Coronavirus is the wake up call that reveals the reality of a globalisation that was supposed to benefit us all.
9.5% of the world’s population controls 85% of the planet’s wealth. Sure coronavirus may dig deep into this group but often for different reasons. This is the group that travels globally, shakes lots of hands. But for this group isolation means Netflix, home delivery, private healthcare and pasting videos onto youtube showing how they take care of the rest of us by staying home and playing in the oversized backyards. For billions of others it implies a series of exponentially growing dramatic dilemmas.
Falling ill is always complicated for those who live off precarious jobs. Companies are closing for an undetermined amount of time. Layoffs and furloughs effect so many – but those without savings or security are hardest hit.
The International Labour Organization estimates that over 60% of the workers on the planet hold informal jobs. This means that 2 billion people, most of them in the Global South (although it is a growing tendency in the North) lack social protections, workers’ rights and decent working conditions.
They are the vulnerable.
In India millions of domestic migrant workers found themselves trapped under the Governmental order to stop working and to go home to lockout.
With no transport available, masses of packed people were walking long distances with high risk of infections among them. One temporary worker told BBC: “I have no options. Either I starve because I don’t have a job, or I catch the virus.”
Thailand was the same. Bangkok – the economic powerhouse of the country, shut down. Hotels, bars, restaurants, massage shops and so many others shut overnight. These are the places that employ casual labour – and without work where would they all go? Home to their provinces in overflowing buses and minibuses.
People who live from one day to the next, who can only eat or feed their family if they sell or traffic something, and they cannot keep a safe distance.
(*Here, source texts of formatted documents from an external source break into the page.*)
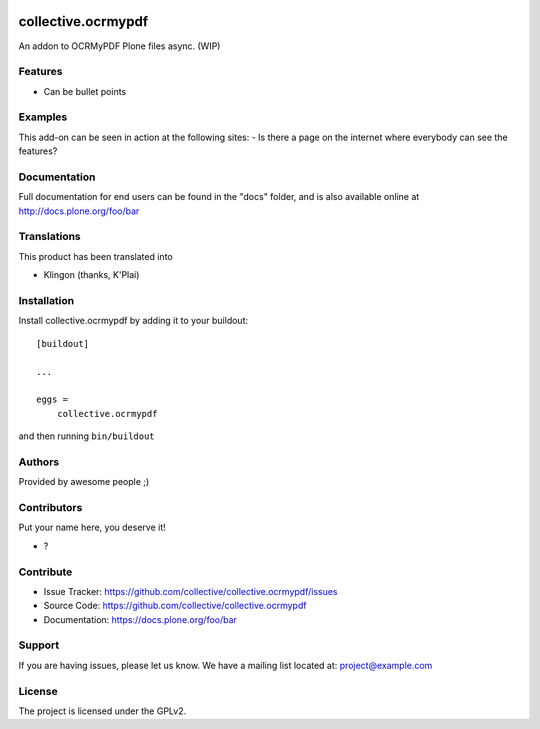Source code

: .. This README is meant for consumption by humans and PyPI. PyPI can render rst files so please do not use Sphinx features.
   If you want to learn more about writing documentation, please check out: http://docs.plone.org/about/documentation_styleguide.html
   This text does not appear on PyPI or github. It is a comment.

.. image:: https://github.com/collective/collective.ocrmypdf/actions/workflows/plone-package.yml/badge.svg
    :target: https://github.com/collective/collective.ocrmypdf/actions/workflows/plone-package.yml

.. image:: https://coveralls.io/repos/github/collective/collective.ocrmypdf/badge.svg?branch=main
    :target: https://coveralls.io/github/collective/collective.ocrmypdf?branch=main
    :alt: Coveralls

.. image:: https://codecov.io/gh/collective/collective.ocrmypdf/branch/master/graph/badge.svg
    :target: https://codecov.io/gh/collective/collective.ocrmypdf

.. image:: https://img.shields.io/pypi/v/collective.ocrmypdf.svg
    :target: https://pypi.python.org/pypi/collective.ocrmypdf/
    :alt: Latest Version

.. image:: https://img.shields.io/pypi/status/collective.ocrmypdf.svg
    :target: https://pypi.python.org/pypi/collective.ocrmypdf
    :alt: Egg Status

.. image:: https://img.shields.io/pypi/pyversions/collective.ocrmypdf.svg?style=plastic   :alt: Supported - Python Versions

.. image:: https://img.shields.io/pypi/l/collective.ocrmypdf.svg
    :target: https://pypi.python.org/pypi/collective.ocrmypdf/
    :alt: License


===================
collective.ocrmypdf
===================

An addon to OCRMyPDF Plone files async.  (WIP)

Features
--------

- Can be bullet points


Examples
--------

This add-on can be seen in action at the following sites:
- Is there a page on the internet where everybody can see the features?


Documentation
-------------

Full documentation for end users can be found in the "docs" folder, and is also available online at http://docs.plone.org/foo/bar


Translations
------------

This product has been translated into

- Klingon (thanks, K'Plai)


Installation
------------

Install collective.ocrmypdf by adding it to your buildout::

    [buildout]

    ...

    eggs =
        collective.ocrmypdf


and then running ``bin/buildout``


Authors
-------

Provided by awesome people ;)


Contributors
------------

Put your name here, you deserve it!

- ?


Contribute
----------

- Issue Tracker: https://github.com/collective/collective.ocrmypdf/issues
- Source Code: https://github.com/collective/collective.ocrmypdf
- Documentation: https://docs.plone.org/foo/bar


Support
-------

If you are having issues, please let us know.
We have a mailing list located at: project@example.com


License
-------

The project is licensed under the GPLv2.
They also cannot bulk shop, fill freezers, home school their children, care for ageing relatives. But that is the expectation. All they want is to go to work and care for their families.
Since the 1980s the predominant economic and political ideology has been to limit the State and the social welfare system while promoting the private sector. Wage gaps have grown exponentially while the financial economy has found ever more effective forms of tax evasion and tax exemption.
The 2008 financial crisis led to harsh cutbacks on states’ healthcare, education and other public services, as well as on environmental research, science and technology.
Huge sums were used to rescuing the banks and to preserve the financial system that was largely responsible for the crisis. Cutbacks in social funding weakened healthcare and prevention systems in countries like the UK, Spain, Italy, Greece and Portugal.
Just over a decade later people are paying the price for decisions made at that time.
Since 2008 inequality has continued to increase worldwide. Fewer people accumulate and reproduce their wealth while millions of people are left behind with less access to well-paid jobs, public services and no possibilities for social advancement for themselves and their descendants. The USA has headed down this path and four years of a Republican President have damaged the nation’s health care system and trust in the government. The President treats the response to the pandemic as an election rally; leaving the tough issues to be managed by state governments.
Isolated in their neighborhoods and their offices, the global wealthy are making decisions that affect people that they have no connection to, while often using the media that they control to manage the message and to shape the debate.
Coronavirus should serve as a wake up call. When this crisis ends, “markets” should not be allowed to impose austerity measures, including cuts to spending on healthcare, as the only path to recover from the recession and the losses.